Tony Brown

Personal information
- Full name: Anthony John Brown
- Date of birth: 17 September 1958 (age 66)
- Place of birth: Bradford, England
- Height: 6 ft 2 in (1.88 m)
- Position(s): Centre-back

Senior career*
- Years: Team / Apps / (Gls)
- 0000–1983: Thackley
- 1983–1985: Leeds United / 24 / (1)
- 1984–1985: → Doncaster Rovers (loan) / 5 / (0)
- 1985–1987: Doncaster Rovers / 82 / (2)
- 1987–1989: Scunthorpe United / 54 / (2)
- 1989–1993: Rochdale / 114 / (0)
- Bradford (Park Avenue)
- Total:  / 279 / (5)

Managerial career
- 2002–20??: Eccleshill United

= Tony Brown (footballer, born 1958) =

English footballer and manager

Anthony John Brown (born 17 September 1958) is an English former footballer who played as a centre-back.

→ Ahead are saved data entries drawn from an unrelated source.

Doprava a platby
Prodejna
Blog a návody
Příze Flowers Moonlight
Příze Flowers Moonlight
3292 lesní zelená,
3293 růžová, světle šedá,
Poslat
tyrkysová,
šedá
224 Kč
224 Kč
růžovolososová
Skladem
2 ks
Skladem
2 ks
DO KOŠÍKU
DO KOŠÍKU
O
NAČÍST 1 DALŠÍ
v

He played in the Football League with Leeds United, Doncaster Rovers, Scunthorpe United and Rochdale
==Career==
Born in Bradford, Brown played for Northern Counties East League side Thackley before signing for Leeds United in March 1983. Brown made 24 appearances for Leeds before joining Doncaster Rovers on loan in November 1984, before the deal was made permanent in March 1985. Brown joined Scunthorpe United in 1989 and Rochdale in 1989 before retiring from League football in 1993. He subsequently played for Bradford (Park Avenue).

Brown was appointed as manager of Eccleshill United in May 2002.